“Last mile” urban logistics units – distribution facilities within or close to cities that are used to store and ready goods for customer delivery – are benefiting from the boom in online retail.
Demand for these units has increased rapidly, simply because distribution occupiers need to be close to consumers, who want to receive their goods more quickly than ever before. At the same time, the amount of land available for such facilities is diminishing due to the expansion of cities, particularly in Europe. Urban logistics is experiencing strong rental growth in the UK, and Continental Europe is becoming part of the success story too.
Online retail drives strong urban logistics demand
There has been a rapid expansion of online retailing in the UK. This has created strong demand for urban logistic facilities. Consumers are demanding same-day or next-day delivery times, whereas a few years ago, four or five days would have been the norm. Parcel delivery volumes have doubled in the UK in the last six years due to the growth of online retailing. This forced logistics occupiers to be close to consumers in major cities to ensure speedy delivery.

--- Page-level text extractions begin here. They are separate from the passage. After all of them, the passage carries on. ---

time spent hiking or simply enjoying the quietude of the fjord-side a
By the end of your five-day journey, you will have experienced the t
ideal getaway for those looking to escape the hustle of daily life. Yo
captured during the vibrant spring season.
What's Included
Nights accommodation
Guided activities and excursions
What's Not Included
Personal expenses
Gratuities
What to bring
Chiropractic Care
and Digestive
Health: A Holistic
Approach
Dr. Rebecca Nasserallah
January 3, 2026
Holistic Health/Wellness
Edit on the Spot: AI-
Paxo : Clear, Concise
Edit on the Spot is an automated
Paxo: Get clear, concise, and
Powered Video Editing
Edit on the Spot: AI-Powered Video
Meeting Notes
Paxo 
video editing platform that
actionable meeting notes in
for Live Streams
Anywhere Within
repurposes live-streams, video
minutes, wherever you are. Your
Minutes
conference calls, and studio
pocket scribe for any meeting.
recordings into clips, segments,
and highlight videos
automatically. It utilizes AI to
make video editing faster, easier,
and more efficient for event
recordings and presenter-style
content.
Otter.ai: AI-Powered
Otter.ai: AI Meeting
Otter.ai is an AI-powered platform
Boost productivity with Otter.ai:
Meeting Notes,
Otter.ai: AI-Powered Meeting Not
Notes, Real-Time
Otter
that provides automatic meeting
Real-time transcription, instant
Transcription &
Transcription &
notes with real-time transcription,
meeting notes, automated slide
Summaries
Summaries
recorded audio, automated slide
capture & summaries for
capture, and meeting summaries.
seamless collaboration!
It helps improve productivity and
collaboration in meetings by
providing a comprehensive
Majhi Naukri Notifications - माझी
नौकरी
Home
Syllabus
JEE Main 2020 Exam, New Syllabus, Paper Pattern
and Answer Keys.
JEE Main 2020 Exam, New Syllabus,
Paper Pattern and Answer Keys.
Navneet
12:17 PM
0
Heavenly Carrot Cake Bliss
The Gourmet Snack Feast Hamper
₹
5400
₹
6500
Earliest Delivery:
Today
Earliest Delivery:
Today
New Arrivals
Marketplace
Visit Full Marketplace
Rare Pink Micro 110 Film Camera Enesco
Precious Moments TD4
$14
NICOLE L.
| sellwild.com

As a consequence, retailers and e-commerce companies are investing heavily into urban logistics and spending less on, or in some cases closing, high-street stores. We argue that the “shed” is replacing the shop. Online retail business models are typically space-hungry too. Estimates from logistics developer Prologis indicated that online retail requires approximately three times the logistics space of traditional retailing; this reflects a need not only for delivery, but for management of returned goods too. At the same time, the major urban areas of the UK are growing rapidly.
Declining land availability, primarily due to residential redevelopment
Although cities are growing rapidly, new development is constrained by planning policies, such as green belts, around cities. There are often severe housing shortages in such cities and values for alternative uses such as residential properties are also commonly higher than for logistics units. So vacant land and existing logistics units tend to be redeveloped as housing. According to the Greater London Assembly (GLA), the amount of industrial land in London has fallen by 16% in just 15 years, just as the demand for that space is growing from a new wave of occupiers.

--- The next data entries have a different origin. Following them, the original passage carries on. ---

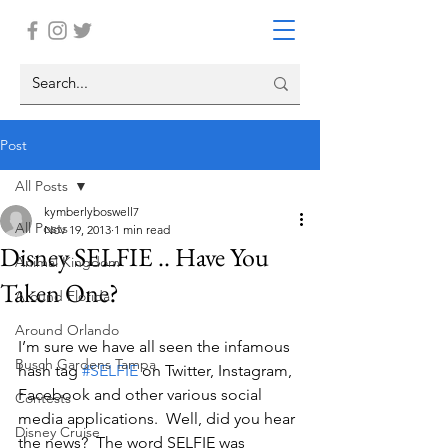
Post
All Posts
kymberlyboswell7
All Posts
Nov 19, 2013
1 min read
Disney SELFIE .. Have You
Animal Kingdom
Taken One?
Around Florida
Around Orlando
I’m sure we have all seen the infamous 
Busch Gardens Tampa
hash tag 
#SELFIE
 on Twitter, Instagram, 
Facebook and other various social 
Contests
media applications.  Well, did you hear 
Disney Cruise
the news?  The word SELFIE was 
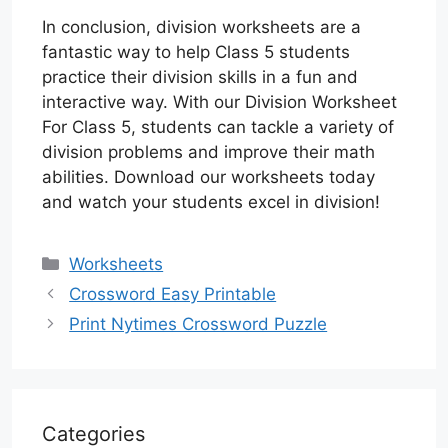
In conclusion, division worksheets are a
fantastic way to help Class 5 students
practice their division skills in a fun and
interactive way. With our Division Worksheet
For Class 5, students can tackle a variety of
division problems and improve their math
abilities. Download our worksheets today
and watch your students excel in division!
Categories
Worksheets
Crossword Easy Printable
Print Nytimes Crossword Puzzle
Categories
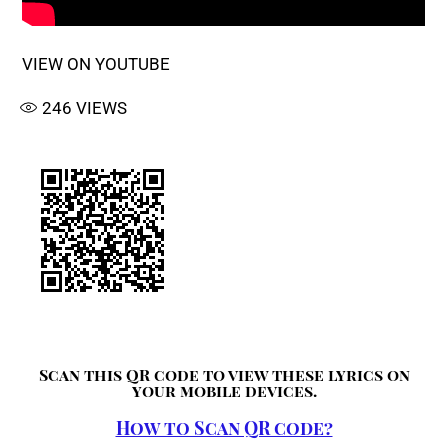
VIEW ON YOUTUBE
246
VIEWS
Scan this QR code to view these lyrics on
your mobile devices.
How to Scan QR code?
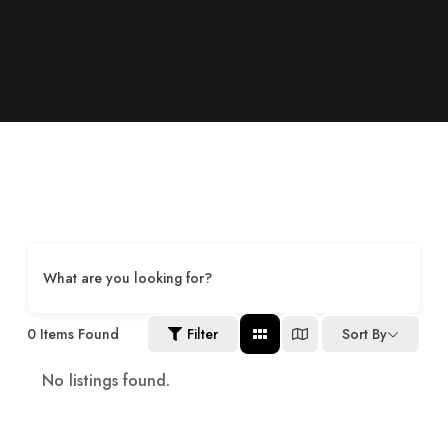
What are you looking for?
0
Items Found
Filter
Sort By
No listings found.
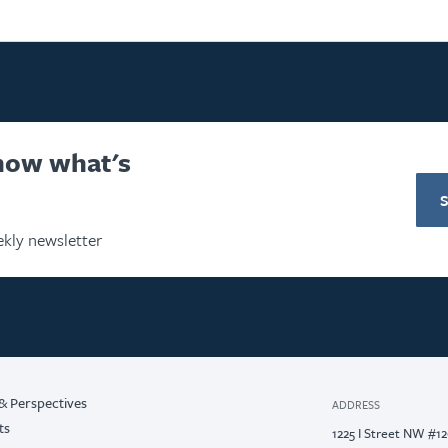
know what's
kly newsletter
& Perspectives
ADDRESS
ts
1225 I Street NW #1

Strong rental growth for urban logistics units
For property investors, this strong demand and constrained supply means that strong rental growth is taking place. Our analysis of Costar records for Greater London’s logistics uses showed that rents (having been largely flat to 2013), have increased rapidly in line with growing e-commerce, moving from £8 ($10.8) per square foot (psf) to £12 ($16.2) psf currently.

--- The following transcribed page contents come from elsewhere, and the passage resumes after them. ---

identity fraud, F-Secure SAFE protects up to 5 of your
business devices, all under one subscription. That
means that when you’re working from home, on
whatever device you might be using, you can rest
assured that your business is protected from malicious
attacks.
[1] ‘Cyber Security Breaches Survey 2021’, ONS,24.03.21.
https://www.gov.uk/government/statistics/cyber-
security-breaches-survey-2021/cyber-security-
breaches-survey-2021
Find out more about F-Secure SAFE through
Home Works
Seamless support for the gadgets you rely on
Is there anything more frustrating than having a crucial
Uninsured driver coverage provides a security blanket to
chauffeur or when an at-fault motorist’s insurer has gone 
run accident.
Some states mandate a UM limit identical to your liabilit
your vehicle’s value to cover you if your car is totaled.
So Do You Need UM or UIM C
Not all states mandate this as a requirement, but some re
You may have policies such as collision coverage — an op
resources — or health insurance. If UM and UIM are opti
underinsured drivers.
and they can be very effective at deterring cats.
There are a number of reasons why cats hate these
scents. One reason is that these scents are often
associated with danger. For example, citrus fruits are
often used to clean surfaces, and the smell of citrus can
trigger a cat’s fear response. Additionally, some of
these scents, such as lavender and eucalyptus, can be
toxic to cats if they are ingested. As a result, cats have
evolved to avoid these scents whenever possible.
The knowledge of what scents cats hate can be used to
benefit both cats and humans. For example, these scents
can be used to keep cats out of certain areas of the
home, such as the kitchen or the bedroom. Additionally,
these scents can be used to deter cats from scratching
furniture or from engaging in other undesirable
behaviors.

What we have witnessed in the UK is now happening in Europe.
Europe is set to follow the UK’s example
What we have witnessed in the UK is now happening in Europe. Online retailing is a little less advanced in Europe compared to the UK, but it is changing quickly. In 2016, it grew at a faster rate in Europe than the UK a trend expected to be maintained for at least the next five years. This is being driven by several factors: first, the rapid expansion of major online retailers such as Zalando, ASOS, Amazon and others; and second, consumers are becoming increasingly confident in buying online due to wider availability, faster broadband, more mobile devices and simpler payment systems, which in turn is driving yet more online retail growth. Furthermore, major European cities are growing at least as fast as London has been, and they are also experiencing the same shortages of developable land for urban logistics. This makes investment in the sector look appealing.
Trends set to continue and intensify, especially in Europe
Overall, the trends in the logistics sector are set to intensify, and this supports value and growth in urban logistics. There will be no let-up in population growth in major cities, and online retail will continue to expand its requirements for urban logistics units. But this is balanced against a diminishing supply of land for logistics development in major cities. Rental growth should continue to be strong for property investors. As such, it may be worth going the “last mile,” thanks to the logic of urban logistics.